**MATERIAL FOR THIS EXERCISE:**
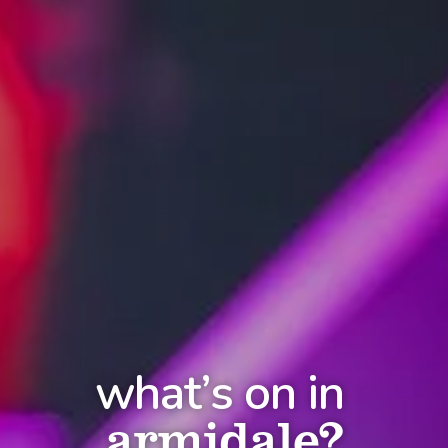
what’s on in
armidale?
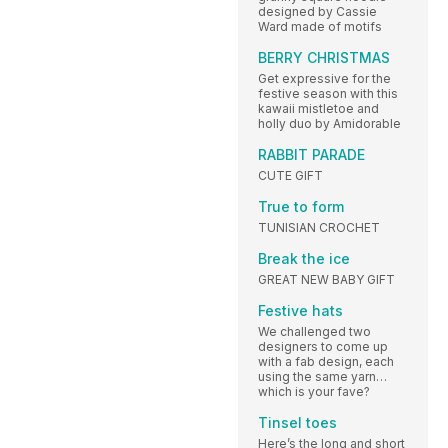
designed by Cassie
Ward made of motifs
BERRY CHRISTMAS
Get expressive for the
festive season with this
kawaii mistletoe and
holly duo by Amidorable
RABBIT PARADE
CUTE GIFT
True to form
TUNISIAN CROCHET
Break the ice
GREAT NEW BABY GIFT
Festive hats
We challenged two
designers to come up
with a fab design, each
using the same yarn…
which is your fave?
Tinsel toes
Here’s the long and short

**DESCRIPTION OF THE TASK:**
Retype every line of text in the material above without changing anything, and leave the pictures out.

**ANSWER FOR THE TASK:**
what’s on in
armidale?
designed by Cassie
Ward made of motifs
BERRY CHRISTMAS
Get expressive for the
festive season with this
kawaii mistletoe and
holly duo by Amidorable
RABBIT PARADE
CUTE GIFT
True to form
TUNISIAN CROCHET
Break the ice
GREAT NEW BABY GIFT
Festive hats
We challenged two
designers to come up
with a fab design, each
using the same yarn…
which is your fave?
Tinsel toes
Here’s the long and short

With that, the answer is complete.